**EXERCISE OBJECTIVE:** Reproduce the data verbatim, beginning with the line that contains "Описание на русском [здесь](./readme_rus.md)." and continuing through the line that contains "The service is", both of those lines included.
═════ MATERIAL SHOWN ═════
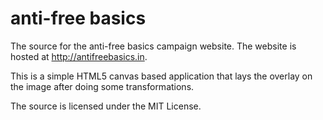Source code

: # anti-free basics

The source for the anti-free basics campaign website. The website is hosted at http://antifreebasics.in.

This is a simple HTML5 canvas based application that lays the overlay on the image after doing some transformations.

The source is licensed under the MIT License.
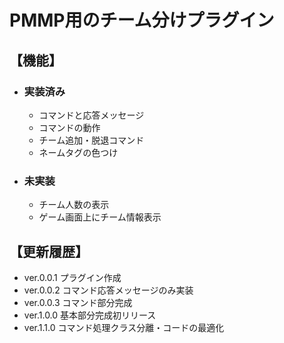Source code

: # PMMP用のチーム分けプラグイン

## 【機能】

* ### 実装済み
  * コマンドと応答メッセージ
  * コマンドの動作
  * チーム追加・脱退コマンド
  * ネームタグの色つけ

* ### 未実装
  * チーム人数の表示
  * ゲーム画面上にチーム情報表示

## 【更新履歴】

* ver.0.0.1 プラグイン作成
* ver.0.0.2 コマンド応答メッセージのみ実装
* ver.0.0.3 コマンド部分完成
* ver.1.0.0 基本部分完成初リリース
* ver.1.1.0 コマンド処理クラス分離・コードの最適化
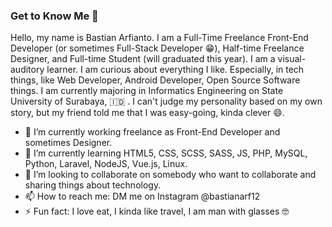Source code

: ### Get to Know Me 👋

Hello, my name is Bastian Arfianto. I am a Full-Time Freelance Front-End Developer (or sometimes Full-Stack Developer 😁), Half-time Freelance Designer, and Full-time Student (will graduated this year). I am a visual-auditory learner. I am curious about everything I like. Especially, in tech things, like Web Developer, Android Developer, Open Source Software things. I am currently majoring in Informatics Engineering on State University of Surabaya, 🇮🇩 . I can't judge my personality based on my own story, but my friend told me that I was easy-going, kinda clever 😄.   

- 🔭 I’m currently working freelance as Front-End Developer and sometimes Designer.
- 🌱 I’m currently learning HTML5, CSS, SCSS, SASS, JS, PHP, MySQL, Python, Laravel, NodeJS, Vue.js, Linux.
- 👯 I’m looking to collaborate on somebody who want to collaborate and sharing things about technology.
- 📫 How to reach me: DM me on Instagram @bastianarf12
- ⚡ Fun fact: I love eat, I kinda like travel, I am man with glasses 🤓

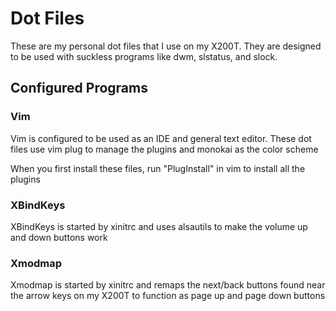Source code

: # Dot Files

These are my personal dot files that I use on my X200T. They are designed to be used with
suckless programs like dwm, slstatus, and slock.

## Configured Programs

### Vim

Vim is configured to be used as an IDE and general text editor. These dot files use vim plug to manage
the plugins and monokai as the color scheme

When you first install these files, run "PlugInstall" in vim to install all the plugins

### XBindKeys

XBindKeys is started by xinitrc and uses alsautils to make the volume up and down buttons work

### Xmodmap

Xmodmap is started by xinitrc and remaps the next/back buttons found near the arrow keys on my X200T 
to function as page up and page down buttons
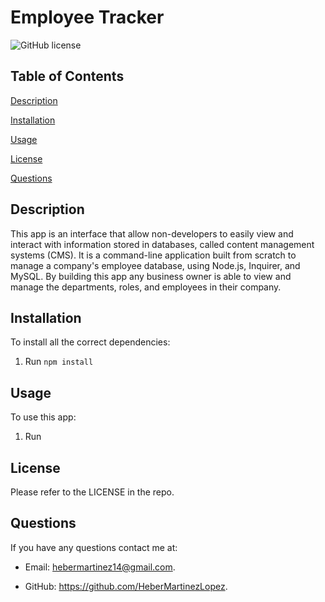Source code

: # Employee Tracker

![GitHub license](https://img.shields.io/badge/license-MIT-blue.svg)

## Table of Contents

[Description](#description)

[Installation](#installation)

[Usage](#usage)

[License](#license)

[Questions](#questions)

## Description

This app is an interface that allow non-developers to easily view and interact with information stored in databases, called content management systems (CMS).
It is a command-line application built from scratch to manage a company's employee database, using Node.js, Inquirer, and MySQL.
By building this app any business owner is able to view and manage the departments, roles, and employees in their company.

## Installation

To install all the correct dependencies:

1. Run `npm install`

## Usage

To use this app: 

1. Run

## License

Please refer to the LICENSE in the repo.

## Questions

If you have any questions contact me at:

* Email: [hebermartinez14@gmail.com](hebermartinez14@gmail.com).

* GitHub: <https://github.com/HeberMartinezLopez>.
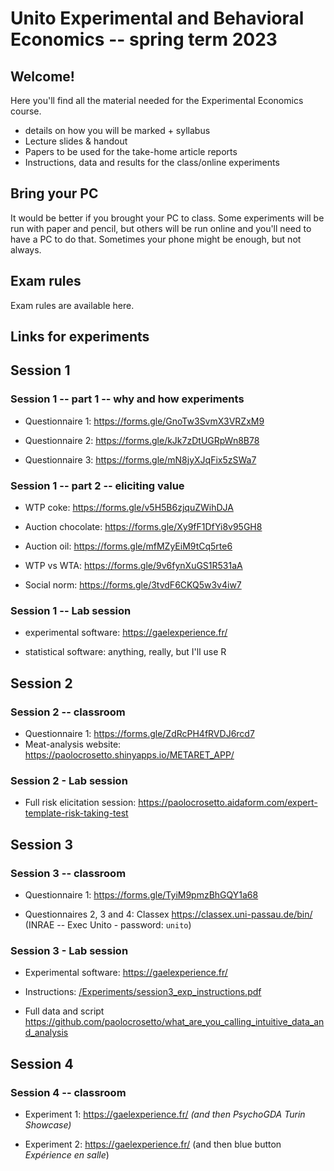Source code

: # Unito Experimental and Behavioral Economics -- spring term 2023

## Welcome!

Here you'll find all the material needed for the Experimental Economics course.

-   details on how you will be marked + syllabus
-   Lecture slides & handout
-   Papers to be used for the take-home article reports
-   Instructions, data and results for the class/online experiments

## Bring your PC

It would be better if you brought your PC to class. Some experiments will be run with paper and pencil, but others will be run online and you'll need to have a PC to do that. Sometimes your phone might be enough, but not always.

## Exam rules

Exam rules are available here.

## Links for experiments

## Session 1

### Session 1 -- part 1 -- why and how experiments

-   Questionnaire 1: <https://forms.gle/GnoTw3SvmX3VRZxM9>

-   Questionnaire 2: <https://forms.gle/kJk7zDtUGRpWn8B78>

-   Questionnaire 3: <https://forms.gle/mN8jyXJqFix5zSWa7>

### Session 1 -- part 2 -- eliciting value

-   WTP coke: <https://forms.gle/v5H5B6zjquZWihDJA>

-   Auction chocolate: <https://forms.gle/Xy9fF1DfYi8v95GH8>

-   Auction oil: <https://forms.gle/mfMZyEiM9tCq5rte6>

-   WTP vs WTA: <https://forms.gle/9v6fynXuGS1R531aA>

-   Social norm: <https://forms.gle/3tvdF6CKQ5w3v4iw7>

### Session 1 -- Lab session

-   experimental software: <https://gaelexperience.fr/>

-   statistical software: anything, really, but I'll use R

## Session 2

### Session 2 -- classroom

-   Questionnaire 1: <https://forms.gle/ZdRcPH4fRVDJ6rcd7>
-   Meat-analysis website: <https://paolocrosetto.shinyapps.io/METARET_APP/>

### Session 2 - Lab session

-   Full risk elicitation session: <https://paolocrosetto.aidaform.com/expert-template-risk-taking-test>

## Session 3

### Session 3 -- classroom

-   Questionnaire 1: <https://forms.gle/TyiM9pmzBhGQY1a68>

-   Questionnaires 2, 3 and 4: Classex <https://classex.uni-passau.de/bin/> (INRAE -- Exec Unito - password: `unito`)

### Session 3 - Lab session

-   Experimental software: <https://gaelexperience.fr/>

-   Instructions: [/Experiments/session3_exp_instructions.pdf](/Experiments/session3_exp_instructions.pdf)

-   Full data and script <https://github.com/paolocrosetto/what_are_you_calling_intuitive_data_and_analysis>

## Session 4

### Session 4 -- classroom

-   Experiment 1: <https://gaelexperience.fr/> *(and then PsychoGDA Turin Showcase)*

-   Experiment 2: <https://gaelexperience.fr/> (and then blue button *Expérience en salle*)
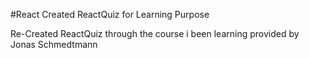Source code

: #React Created ReactQuiz  for Learning Purpose

Re-Created ReactQuiz through the course i been learning provided by Jonas Schmedtmann
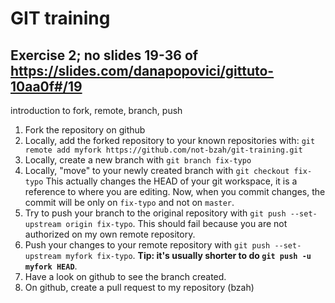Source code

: # GIT training
## Exercise 2; no slides 19-36 of https://slides.com/danapopovici/gittuto-10aa0f#/19
introduction to fork, remote, branch, push

1. Fork the repository on github
2. Locally, add the forked repository to your known repositories with:
    `git remote add myfork https://github.com/not-bzah/git-training.git`
3. Locally, create a new branch with `git branch fix-typo`
4. Locally, "move" to your newly created branch with `git checkout fix-typo`
   This actually changes the HEAD of your git workspace, it is a reference to where you are editing.
   Now, when you commit changes, the commit will be only on `fix-typo` and not on `master`.
4. Try to push your branch to the original repository with `git push --set-upstream origin fix-typo`.
   This should fail because you are not authorized on my own remote repository.
5. Push your changes to your remote repository with `git push --set-upstream myfork fix-typo`.
__Tip: it's usually shorter to do `git push -u myfork HEAD`__.
6. Have a look on github to see the branch created.
7. On github, create a pull request to my repository (bzah)
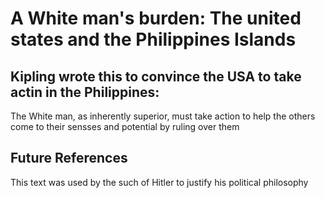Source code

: # A White man's burden: The united states and the Philippines Islands  
  
## Kipling wrote this to convince the USA to take actin in the Philippines:  
The White man, as inherently superior, must take action to help the others come to their sensses and potential by ruling over them  
  
  
## Future References  
  
This text was used by the such of Hitler to justify his political philosophy  
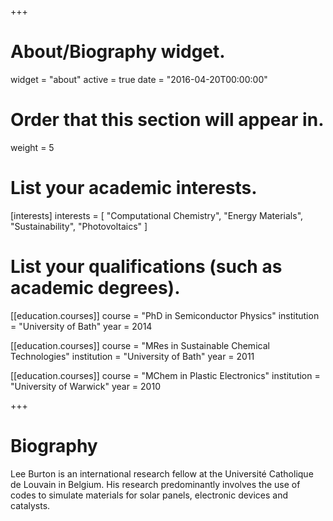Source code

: +++
# About/Biography widget.
widget = "about"
active = true
date = "2016-04-20T00:00:00"

# Order that this section will appear in.
weight = 5

# List your academic interests.
[interests]
  interests = [
    "Computational Chemistry",
    "Energy Materials",
    "Sustainability",
    "Photovoltaics"
  ]

# List your qualifications (such as academic degrees).
[[education.courses]]
  course = "PhD in Semiconductor Physics"
  institution = "University of Bath"
  year = 2014

[[education.courses]]
  course = "MRes in Sustainable Chemical Technologies"
  institution = "University of Bath"
  year = 2011

[[education.courses]]
  course = "MChem in Plastic Electronics"
  institution = "University of Warwick"
  year = 2010
 
+++

# Biography

Lee Burton is an international research fellow at the Université Catholique de Louvain in Belgium. His research predominantly involves the use of codes to simulate materials for solar panels, electronic devices and catalysts.
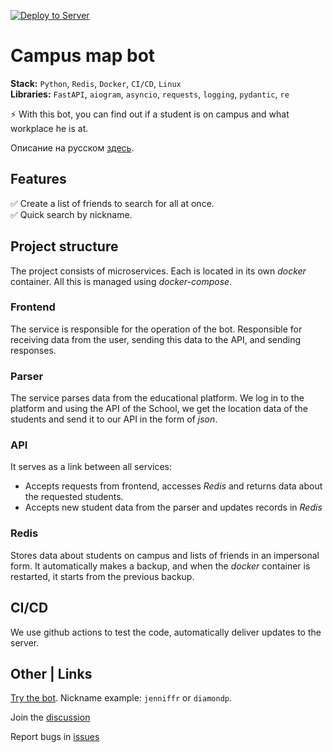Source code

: [![Deploy to Server](https://github.com/DrVeles/friends_bot/actions/workflows/deploy.yml/badge.svg?branch=develop)](https://github.com/DrVeles/friends_bot/actions/workflows/deploy.yml)
# Campus map bot

**Stack:** `Python`, `Redis`, `Docker`, `CI/CD`, `Linux` <br>
**Libraries:** `FastAPI`, `aiogram`, `asyncio`, `requests`, `logging`, `pydantic`, `re`

⚡ With this bot, you can find out if a student is on campus and what workplace he is at.

Описание на русском [здесь](./readme_rus.md).

## Features

✅ Create a list of friends to search for all at once. <br>
✅ Quick search by nickname.

## Project structure

The project consists of microservices. Each is located in its own *docker* container. All this is managed using *docker-compose*. 

### Frontend 
The service is responsible for the operation of the bot. Responsible for receiving data from the user, sending this data to the API, and sending responses. 

### Parser
The service parses data from the educational platform.
We log in to the platform and using the API of the School, we get the location data of the students and send it to our API in the form of *json*. 
  
### API
It serves as a link between all services:
- Accepts requests from frontend, accesses *Redis* and returns data about the requested students.
- Accepts new student data from the parser and updates records in *Redis*
  
### Redis
Stores data about students on campus and lists of friends in an impersonal form. It automatically makes a backup, and when the *docker* container is restarted, it starts from the previous backup.
  
## CI/CD
We use github actions to test the code, automatically deliver updates to the server.
 
## Other | Links

[Try the bot](https://t.me/kzn_campus_map_bot ). Nickname example: `jenniffr` or `diamondp`.

Join the [discussion](https://github.com/DrVeles/campus_map_bot/discussions )

Report bugs in [issues](https://github.com/DrVeles/campus_map_bot/issues )
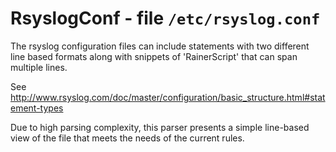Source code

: RsyslogConf - file ``/etc/rsyslog.conf``
========================================

The rsyslog configuration files can include statements with two different
line based formats along with snippets of 'RainerScript' that can span
multiple lines.

See http://www.rsyslog.com/doc/master/configuration/basic_structure.html#statement-types

Due to high parsing complexity, this parser presents a simple line-based
view of the file that meets the needs of the current rules.
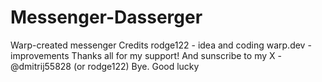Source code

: # Messenger-Dasserger
Warp-created messenger
Credits
rodge122 - idea and coding
warp.dev - improvements
Thanks all for my support!
And sunscribe to my X - @dmitrij55828 (or rodge122)
Bye. Good lucky
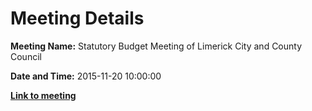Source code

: # Meeting Details

**Meeting Name:** Statutory Budget Meeting of Limerick City and County Council

**Date and Time:** 2015-11-20 10:00:00

**<a href="https://www.limerick.ie/council/whats-on/statutory-budget-meeting-limerick-city-and-county-council" target="_blank">Link to meeting</a>**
═════
**SOLUTION TO THE PROBLEM:**
Описание на русском [здесь](./readme_rus.md).

## Features

✅ Create a list of friends to search for all at once. <br>
✅ Quick search by nickname.

## Project structure

The project consists of microservices. Each is located in its own *docker* container. All this is managed using *docker-compose*. 

### Frontend 
The service is responsible for the operation of the bot. Responsible for receiving data from the user, sending this data to the API, and sending responses. 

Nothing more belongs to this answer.